/---

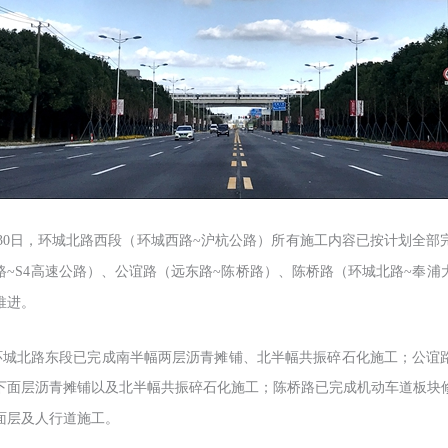
月30日，环城北路西段（环城西路~沪杭公路）所有施工内容已按计划全部
路~S4高速公路）、公谊路（远东路~陈桥路）、陈桥路（环城北路~奉浦
推进。
环城北路东段已完成南半幅两层沥青摊铺、北半幅共振碎石化施工；公谊
下面层沥青摊铺以及北半幅共振碎石化施工；陈桥路已完成机动车道板块
面层及人行道施工。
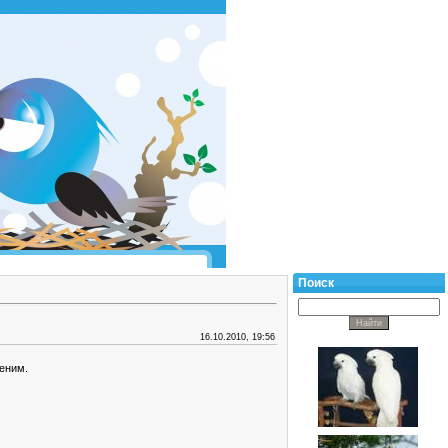
Поиск
16.10.2010, 19:56
ченим.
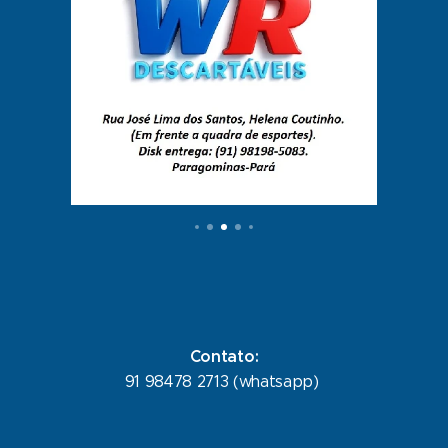
Contato:
91 98478 2713 (whatsapp)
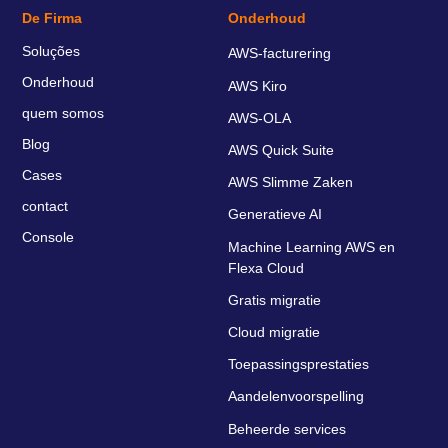
De Firma
Onderhoud
Soluções
AWS-facturering
Onderhoud
AWS Kiro
quem somos
AWS-OLA
Blog
AWS Quick Suite
Cases
AWS Slimme Zaken
contact
Generatieve AI
Console
Machine Learning AWS en
Flexa Cloud
Gratis migratie
Cloud migratie
Toepassingsprestaties
Aandelenvoorspelling
Beheerde services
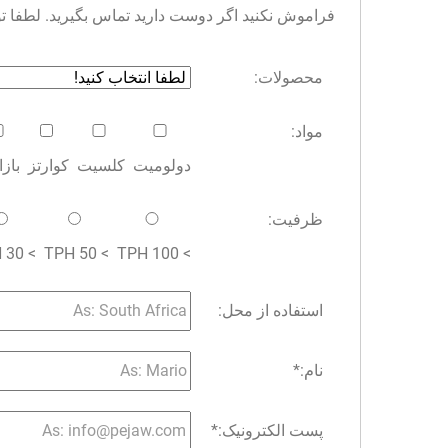
فراموش نکنید اگر دوست دارید تماس بگیرید. لطفا توجه 
محصولات:
مواد:
دولومیت
کلسیت
کوارتز
باز
ظرفیت:
> 30 TPH
> 50 TPH
> 100 TPH
استفاده از محل:
نام:
*
پست الکترونیک:
*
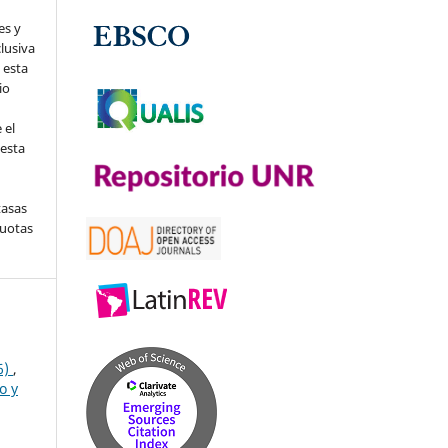
es y
clusiva
 esta
io
 el
 esta
tasas
cuotas
6)
,
o y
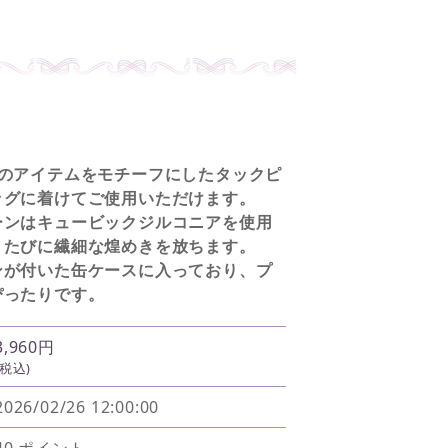
士のアイテムをモチーフにしたタックピ
ッグに着けてご使用いただけます。
ーンはキュービックジルコニアを使用
くたびに繊細な煌めきを放ちます。
ンが付いた缶ケースに入っており、プ
ぴったりです。
3,960円
(税込)
2026/02/26 12:00:00
40 ポイント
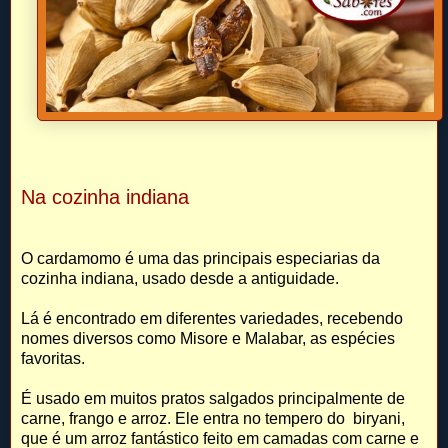
Na cozinha indiana
O cardamomo é uma das principais especiarias da
cozinha indiana, usado desde a antiguidade.
Lá é encontrado em diferentes variedades, recebendo
nomes diversos como Misore e Malabar, as espécies
favoritas.
É usado em muitos pratos salgados principalmente de
carne, frango e arroz. Ele entra no tempero do biryani,
que é um arroz fantástico feito em camadas com carne e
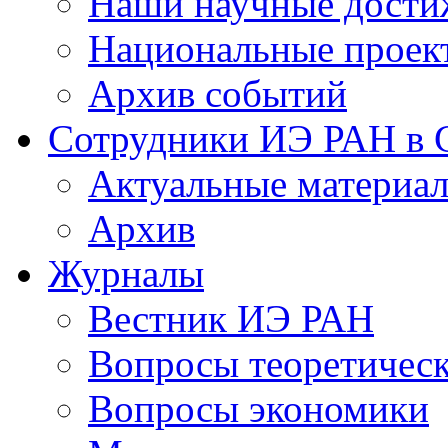
Наши научные дости
Национальные проек
Архив событий
Сотрудники ИЭ РАН в
Актуальные материа
Архив
Журналы
Вестник ИЭ РАН
Вопросы теоретичес
Вопросы экономики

\---

JOB = Please show the lines in the entries above that hold the string "usado".

RESPONSE TO THIS EXERCISE =
cozinha indiana, usado desde a antiguidade.
É usado em muitos pratos salgados principalmente de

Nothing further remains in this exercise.